[DATA Boundary: Start]
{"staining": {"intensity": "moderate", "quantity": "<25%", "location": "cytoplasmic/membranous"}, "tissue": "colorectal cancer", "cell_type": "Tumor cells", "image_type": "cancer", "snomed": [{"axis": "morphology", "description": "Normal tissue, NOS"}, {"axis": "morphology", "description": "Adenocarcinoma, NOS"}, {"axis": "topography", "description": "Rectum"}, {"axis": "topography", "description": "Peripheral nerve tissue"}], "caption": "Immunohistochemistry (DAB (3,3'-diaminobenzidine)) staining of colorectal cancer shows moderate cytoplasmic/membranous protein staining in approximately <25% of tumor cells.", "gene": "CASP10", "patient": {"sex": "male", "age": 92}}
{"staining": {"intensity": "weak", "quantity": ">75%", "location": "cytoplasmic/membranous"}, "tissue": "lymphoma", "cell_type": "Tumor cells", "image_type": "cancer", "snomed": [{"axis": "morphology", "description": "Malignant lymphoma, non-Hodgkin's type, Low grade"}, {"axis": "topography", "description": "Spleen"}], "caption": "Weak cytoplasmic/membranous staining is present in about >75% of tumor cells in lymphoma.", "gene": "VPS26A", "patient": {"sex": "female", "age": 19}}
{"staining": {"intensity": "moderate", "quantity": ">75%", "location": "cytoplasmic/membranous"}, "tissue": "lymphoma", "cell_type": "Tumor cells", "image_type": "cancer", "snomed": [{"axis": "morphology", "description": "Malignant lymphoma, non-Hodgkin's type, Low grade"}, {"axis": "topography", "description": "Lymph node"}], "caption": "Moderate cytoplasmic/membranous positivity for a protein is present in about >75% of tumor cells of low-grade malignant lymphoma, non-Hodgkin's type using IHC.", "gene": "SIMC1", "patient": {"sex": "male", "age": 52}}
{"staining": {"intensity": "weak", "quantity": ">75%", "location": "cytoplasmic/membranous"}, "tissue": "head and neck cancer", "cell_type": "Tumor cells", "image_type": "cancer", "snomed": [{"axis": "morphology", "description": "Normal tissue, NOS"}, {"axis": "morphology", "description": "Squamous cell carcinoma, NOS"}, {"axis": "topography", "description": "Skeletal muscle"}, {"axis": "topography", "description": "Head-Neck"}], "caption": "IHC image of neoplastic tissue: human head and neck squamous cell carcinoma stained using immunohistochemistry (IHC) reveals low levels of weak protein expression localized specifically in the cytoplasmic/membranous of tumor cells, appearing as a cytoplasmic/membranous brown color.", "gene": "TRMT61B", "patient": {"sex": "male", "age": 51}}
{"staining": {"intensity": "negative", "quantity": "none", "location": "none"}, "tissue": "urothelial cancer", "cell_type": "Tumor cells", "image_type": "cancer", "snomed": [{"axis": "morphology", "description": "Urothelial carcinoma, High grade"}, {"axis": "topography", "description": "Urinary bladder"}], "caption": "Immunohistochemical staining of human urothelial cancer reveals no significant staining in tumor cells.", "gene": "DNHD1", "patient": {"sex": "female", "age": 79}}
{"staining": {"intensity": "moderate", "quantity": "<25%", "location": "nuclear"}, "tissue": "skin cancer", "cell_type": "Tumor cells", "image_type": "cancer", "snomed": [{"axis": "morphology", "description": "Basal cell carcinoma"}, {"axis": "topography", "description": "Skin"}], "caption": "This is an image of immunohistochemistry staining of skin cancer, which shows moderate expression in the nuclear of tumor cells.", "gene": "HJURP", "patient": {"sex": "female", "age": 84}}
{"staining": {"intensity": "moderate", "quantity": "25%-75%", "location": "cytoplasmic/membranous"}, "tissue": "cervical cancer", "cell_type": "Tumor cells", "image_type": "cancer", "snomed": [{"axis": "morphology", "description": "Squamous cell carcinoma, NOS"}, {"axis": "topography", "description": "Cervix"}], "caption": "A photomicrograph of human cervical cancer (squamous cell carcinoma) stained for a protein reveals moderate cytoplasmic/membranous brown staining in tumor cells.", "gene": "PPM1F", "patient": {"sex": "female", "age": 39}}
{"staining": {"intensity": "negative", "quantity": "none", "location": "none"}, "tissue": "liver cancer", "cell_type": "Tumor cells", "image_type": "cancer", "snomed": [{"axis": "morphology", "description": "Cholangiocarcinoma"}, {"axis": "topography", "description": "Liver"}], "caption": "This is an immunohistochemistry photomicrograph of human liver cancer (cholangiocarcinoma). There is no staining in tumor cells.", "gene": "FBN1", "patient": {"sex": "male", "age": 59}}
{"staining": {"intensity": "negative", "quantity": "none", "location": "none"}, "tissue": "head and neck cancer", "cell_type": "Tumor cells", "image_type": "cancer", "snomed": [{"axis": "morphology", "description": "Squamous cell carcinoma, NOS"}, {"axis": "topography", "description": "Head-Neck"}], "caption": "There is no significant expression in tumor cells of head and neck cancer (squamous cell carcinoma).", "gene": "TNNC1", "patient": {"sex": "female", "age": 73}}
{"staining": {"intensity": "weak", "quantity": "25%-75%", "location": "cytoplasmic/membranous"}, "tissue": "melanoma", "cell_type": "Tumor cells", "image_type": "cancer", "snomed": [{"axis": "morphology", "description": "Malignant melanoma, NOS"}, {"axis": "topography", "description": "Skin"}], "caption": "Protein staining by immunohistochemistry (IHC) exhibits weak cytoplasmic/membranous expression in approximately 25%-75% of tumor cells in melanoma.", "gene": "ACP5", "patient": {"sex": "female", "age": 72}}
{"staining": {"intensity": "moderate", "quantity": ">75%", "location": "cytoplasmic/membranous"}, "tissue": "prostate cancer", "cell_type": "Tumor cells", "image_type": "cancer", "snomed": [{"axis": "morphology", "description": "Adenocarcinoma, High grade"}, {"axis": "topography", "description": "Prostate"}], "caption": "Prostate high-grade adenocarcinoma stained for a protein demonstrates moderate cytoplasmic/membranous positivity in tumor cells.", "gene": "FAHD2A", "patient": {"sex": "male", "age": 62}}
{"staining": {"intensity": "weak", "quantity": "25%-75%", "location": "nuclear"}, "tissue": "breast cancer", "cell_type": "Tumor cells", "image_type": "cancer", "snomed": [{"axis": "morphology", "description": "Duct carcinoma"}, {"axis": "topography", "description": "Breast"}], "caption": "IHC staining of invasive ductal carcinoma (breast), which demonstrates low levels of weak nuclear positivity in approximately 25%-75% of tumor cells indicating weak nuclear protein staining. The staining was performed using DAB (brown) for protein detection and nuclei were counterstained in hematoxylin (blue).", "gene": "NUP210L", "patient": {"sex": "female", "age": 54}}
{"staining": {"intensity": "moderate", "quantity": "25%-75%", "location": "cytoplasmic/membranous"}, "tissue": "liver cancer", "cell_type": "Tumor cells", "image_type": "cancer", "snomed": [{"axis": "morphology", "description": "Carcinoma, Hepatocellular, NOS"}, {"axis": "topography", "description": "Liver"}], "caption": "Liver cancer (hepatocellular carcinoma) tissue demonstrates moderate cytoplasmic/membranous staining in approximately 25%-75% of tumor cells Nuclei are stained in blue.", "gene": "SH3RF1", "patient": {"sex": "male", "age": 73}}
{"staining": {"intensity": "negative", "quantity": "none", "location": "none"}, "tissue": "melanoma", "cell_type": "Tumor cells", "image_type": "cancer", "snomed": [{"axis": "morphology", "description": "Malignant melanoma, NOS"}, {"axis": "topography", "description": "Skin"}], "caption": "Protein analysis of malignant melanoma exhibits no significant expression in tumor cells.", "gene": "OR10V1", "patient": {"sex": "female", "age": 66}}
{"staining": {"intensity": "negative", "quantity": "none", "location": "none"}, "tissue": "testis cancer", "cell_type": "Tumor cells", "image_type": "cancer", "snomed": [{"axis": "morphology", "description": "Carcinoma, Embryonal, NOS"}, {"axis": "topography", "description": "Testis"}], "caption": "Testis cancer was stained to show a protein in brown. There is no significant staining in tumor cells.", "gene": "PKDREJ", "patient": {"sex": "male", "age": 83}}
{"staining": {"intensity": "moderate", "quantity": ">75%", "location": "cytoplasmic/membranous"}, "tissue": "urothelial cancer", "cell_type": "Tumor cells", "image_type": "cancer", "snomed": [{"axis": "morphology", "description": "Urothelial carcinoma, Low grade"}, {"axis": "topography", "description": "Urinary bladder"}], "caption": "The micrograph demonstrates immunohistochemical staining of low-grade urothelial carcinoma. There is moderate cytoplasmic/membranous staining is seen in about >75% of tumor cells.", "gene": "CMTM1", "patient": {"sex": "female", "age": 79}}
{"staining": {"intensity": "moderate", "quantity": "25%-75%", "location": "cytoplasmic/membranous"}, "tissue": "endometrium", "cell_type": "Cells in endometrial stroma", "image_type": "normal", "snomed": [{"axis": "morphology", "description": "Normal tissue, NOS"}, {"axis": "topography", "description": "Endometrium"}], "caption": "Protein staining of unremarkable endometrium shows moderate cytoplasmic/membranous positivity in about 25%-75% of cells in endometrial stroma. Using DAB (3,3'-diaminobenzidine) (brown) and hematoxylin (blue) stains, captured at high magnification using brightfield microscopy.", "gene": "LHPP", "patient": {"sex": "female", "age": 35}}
[DATA Boundary: End]
Give back the records above exactly, limited to the lines between the one holding "cancer was stained" and the one holding "micrograph demonstrates immunohistochemical", inclusive.

▶ RESPONSE TO THE TASK:
{"staining": {"intensity": "negative", "quantity": "none", "location": "none"}, "tissue": "testis cancer", "cell_type": "Tumor cells", "image_type": "cancer", "snomed": [{"axis": "morphology", "description": "Carcinoma, Embryonal, NOS"}, {"axis": "topography", "description": "Testis"}], "caption": "Testis cancer was stained to show a protein in brown. There is no significant staining in tumor cells.", "gene": "PKDREJ", "patient": {"sex": "male", "age": 83}}
{"staining": {"intensity": "moderate", "quantity": ">75%", "location": "cytoplasmic/membranous"}, "tissue": "urothelial cancer", "cell_type": "Tumor cells", "image_type": "cancer", "snomed": [{"axis": "morphology", "description": "Urothelial carcinoma, Low grade"}, {"axis": "topography", "description": "Urinary bladder"}], "caption": "The micrograph demonstrates immunohistochemical staining of low-grade urothelial carcinoma. There is moderate cytoplasmic/membranous staining is seen in about >75% of tumor cells.", "gene": "CMTM1", "patient": {"sex": "female", "age": 79}}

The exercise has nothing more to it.